• WHAT TO WORK ON:
From the article on the SXSW privacy talk below, return the passage from "If everyone cares" up to and including "Scared yet?", copied word for word.

• EXCERPTED TEXT:
SXSW: Freedom of Your Information

If everyone cares about privacy, why do we give it away?

"If I said, 'I'll give you this taco if you give me your email address,' would you do it?" (Photo by John Anderson)

In the afterglow of the Edward Snowden talk at SXSW, the interactive world may be bullish about the future of privacy. And then they'll use free services that data mine their communications to talk about it. As David Tishgart of local security startup Gazzang warned, "If it's free, then you're the product."

He started his Saturday talk, "Dear Taco Vendor, How Are You Securing My Data?," with a brief personal résumé. Age, address, number of kids, even his time in the last Austin Half Marathon (about 90 minutes). "All this information is readily available. You just need my email address. You don't even need my Facebook login. Just my email."

Scared yet?

Slide 1: A Cowboy taco from local chain Torchy's Tacos. Tishgart said, "If I said, 'I'll give you this taco if you give me your email address,' would you do it?" Most of the crowd said yes. "How about if I ask you how much you made last year? Would you give me that for a taco?"

Here's a question for the SXSW Interactive crowd. Think about all the times you've given your email away, and all the data that's associated with it. "Most people just click through all the acceptance buttons, but they don't think about where that information is going."

Even Tishgart was amazed by how readily people give info away, just because they're asked. He said, "I signed up for a party, and they asked for my birthday. Not how old I am, but my actual birth date. I was so surprised that I gave it to them."

Even the tiniest amount of information can give a motivated hacker an in. Tishgart had talked to a friend at a leasing agency, who told him that the biggest problem their customers face is phishing. "If you can get the address of someone with a house listed, you can spoof them. It doesn't take much to brute force a password."

Legislation trails the tech badly. Even federal compliance rules like the Health Insurance Portability and Accountability Act and Family Educational Rights and Privacy Act, are based on thinking that is decades old. "The problem is that they're being rewritten, when they should be burnt to the ground." As he pointed out, most of the privacy concerns center around encrypting passwords. "Rarely do we talk to these companies about securing email addresses." A coda: That's a bigger issue in the U.S.: By contrast, in Europe, laws are much tighter and the penalties are greater. "A data breach that results in emails being lost? In the U.S., not bad. But in Europe, people go to jail."

In that context, Tishgart asked, "Is privacy an antiquated notion? Is it a thing of the past?" It definitely costs. Julia Angwin, author of Dragnet Nation: A Quest for Privacy, Security, and Freedom in a World of Relentless Surveillance, estimated a cost of $22,000 a month to get real privacy. That's where there's a real cultural division: In the open talk after his initial presentation, there was an Old World/New World consensus that Europeans accept that it's pay-to-play. Americans don't want that.

Is Tishgart prepared to put all that information out there, in exchange for the convenience of free websites and having all his music in the cloud? "I think it's worth the trade-off." How does he know that he's not on the bad end of the bargain? "I don't, but that's what I tell myself before I go to sleep at night."

Dear Taco Vendor, How Are You Securing My Data?

• RECORD SET:
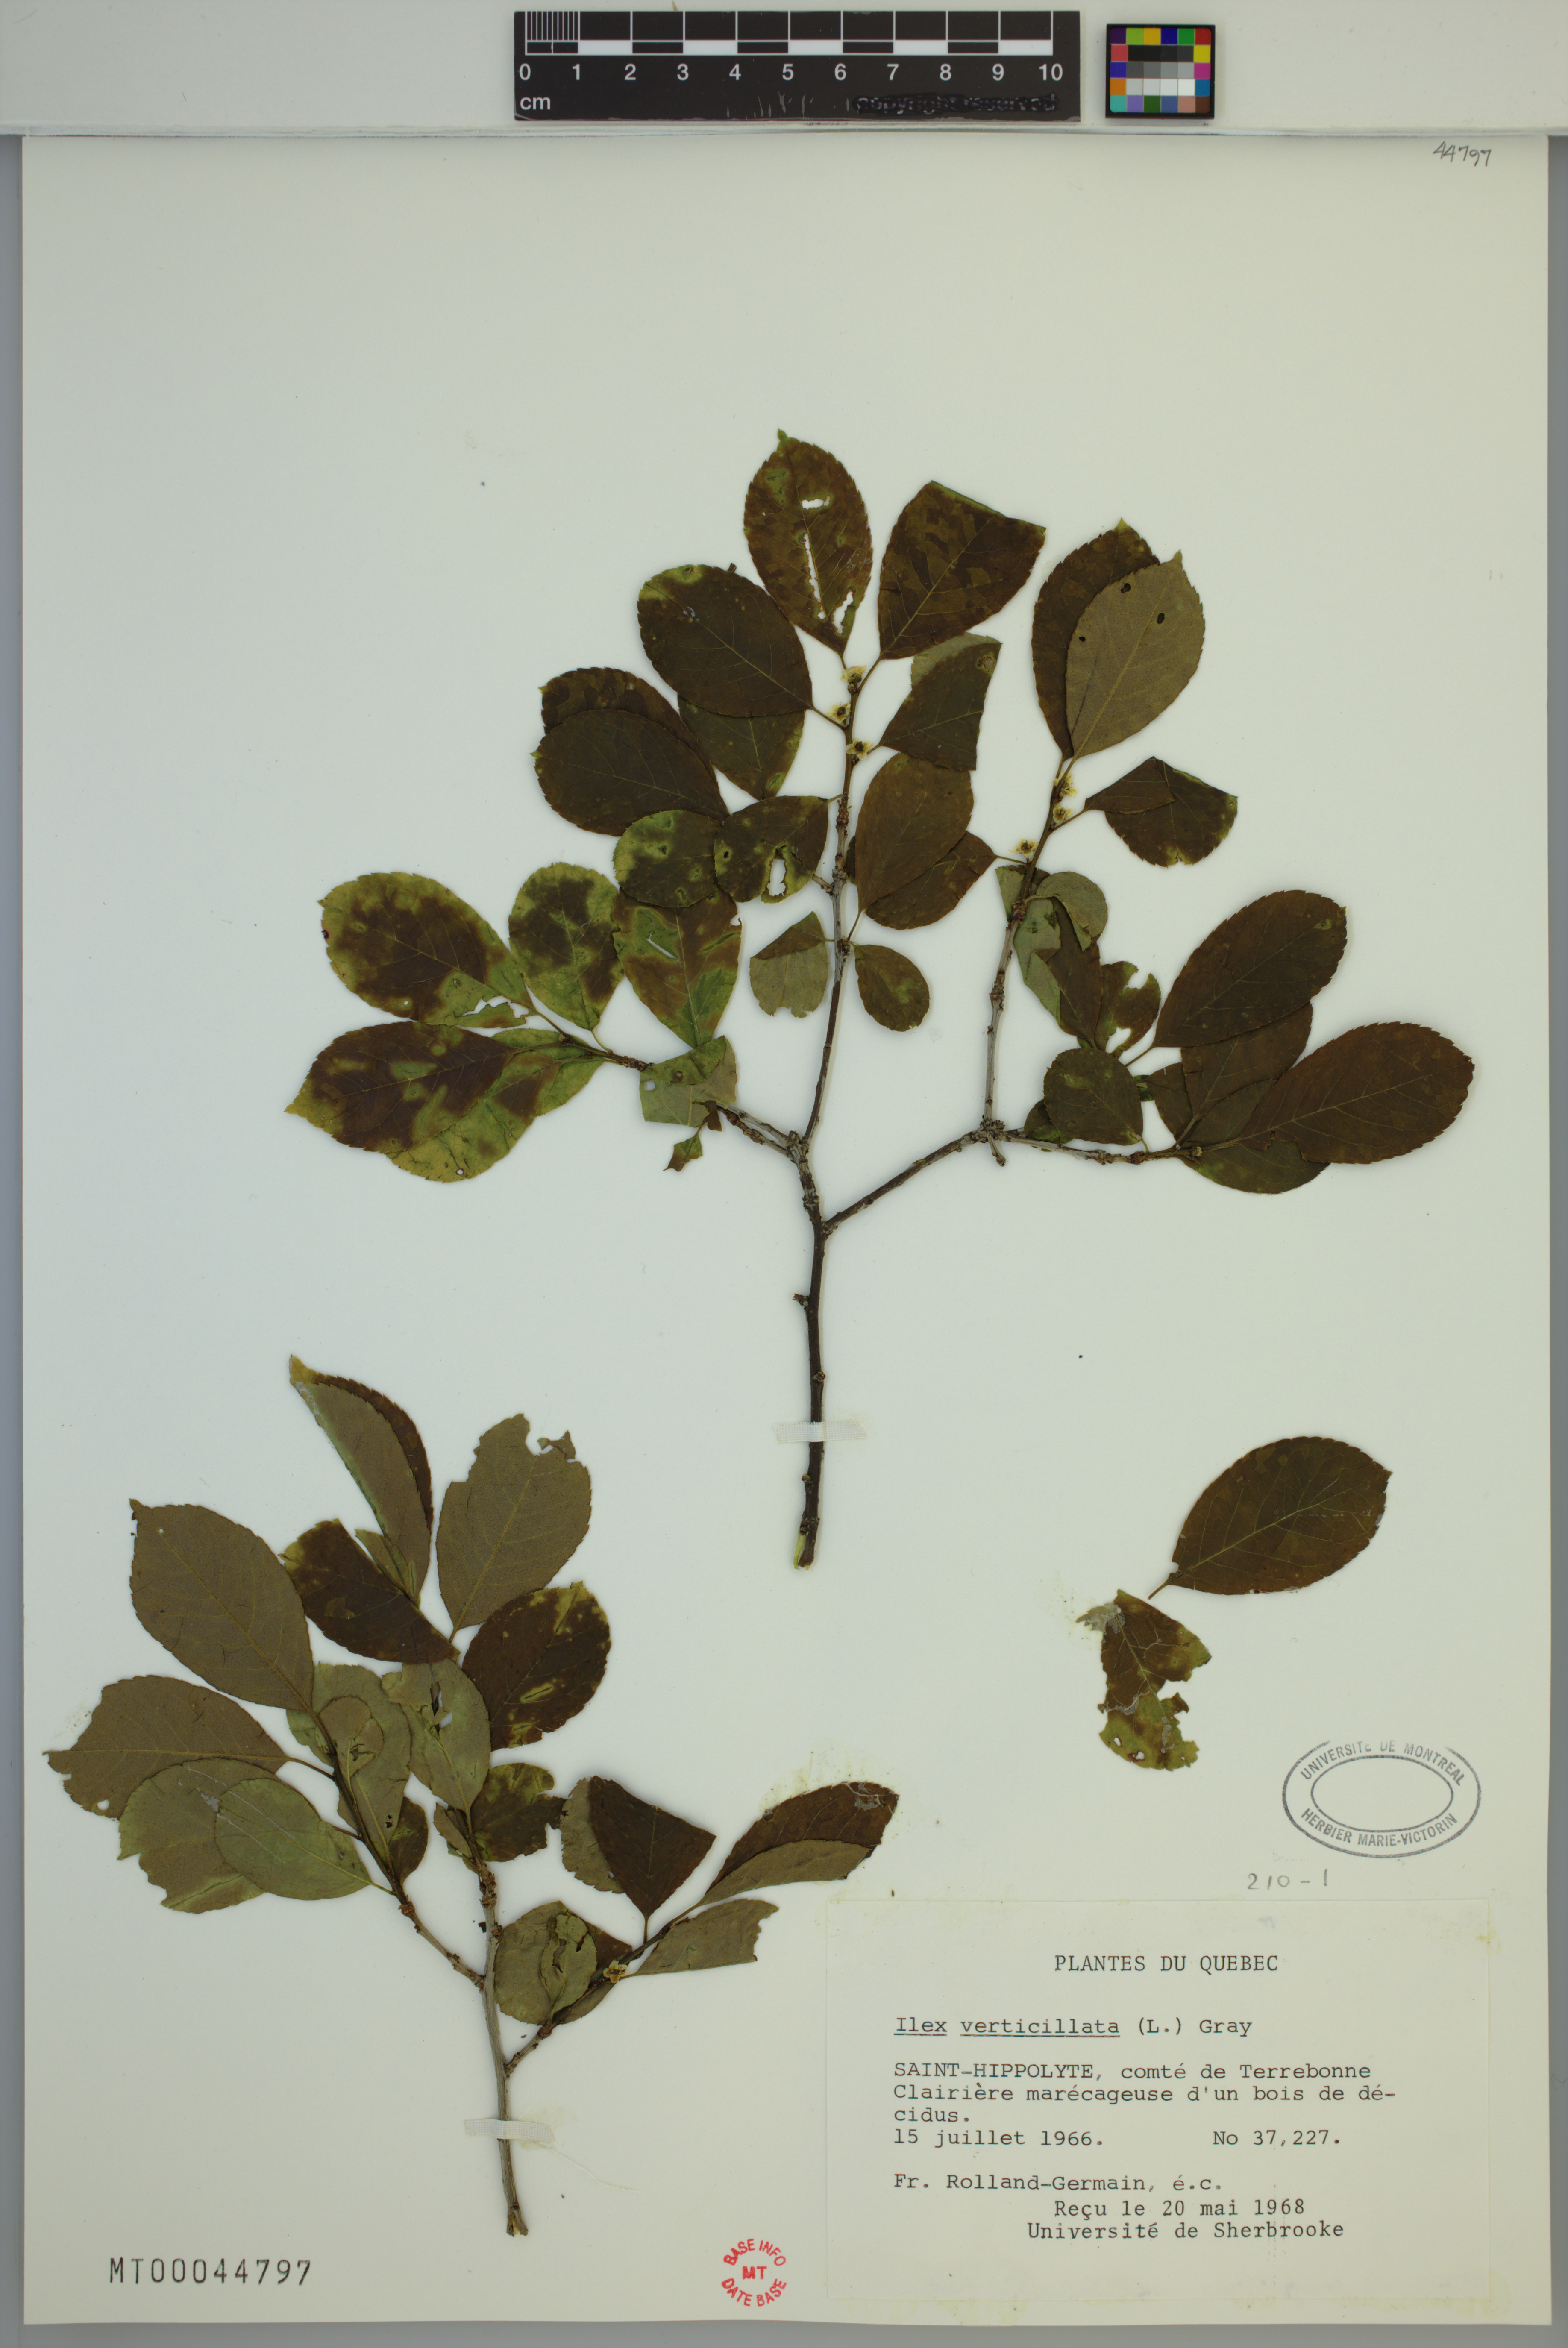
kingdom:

==

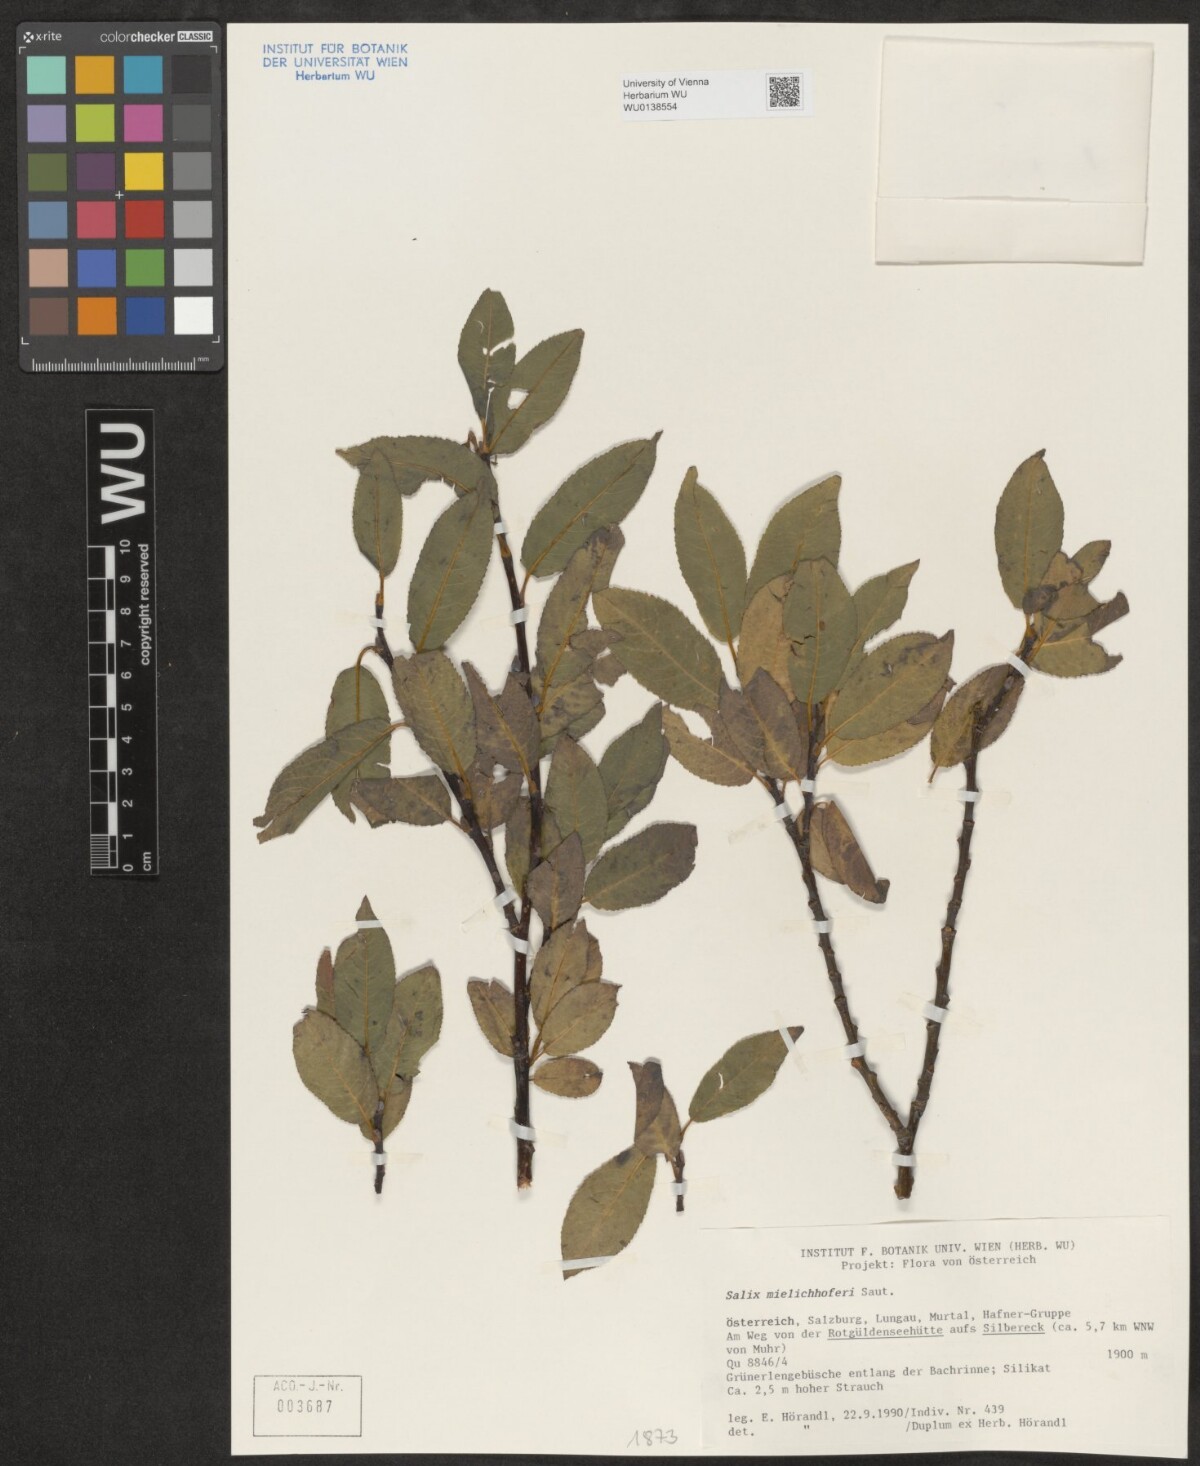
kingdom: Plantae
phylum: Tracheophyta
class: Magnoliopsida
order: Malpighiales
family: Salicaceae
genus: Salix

• SOLUTION FOR THIS EXERCISE:
If everyone cares about privacy, why do we give it away?

"If I said, 'I'll give you this taco if you give me your email address,' would you do it?" (Photo by John Anderson)

In the afterglow of the Edward Snowden talk at SXSW, the interactive world may be bullish about the future of privacy. And then they'll use free services that data mine their communications to talk about it. As David Tishgart of local security startup Gazzang warned, "If it's free, then you're the product."

He started his Saturday talk, "Dear Taco Vendor, How Are You Securing My Data?," with a brief personal résumé. Age, address, number of kids, even his time in the last Austin Half Marathon (about 90 minutes). "All this information is readily available. You just need my email address. You don't even need my Facebook login. Just my email."

Scared yet?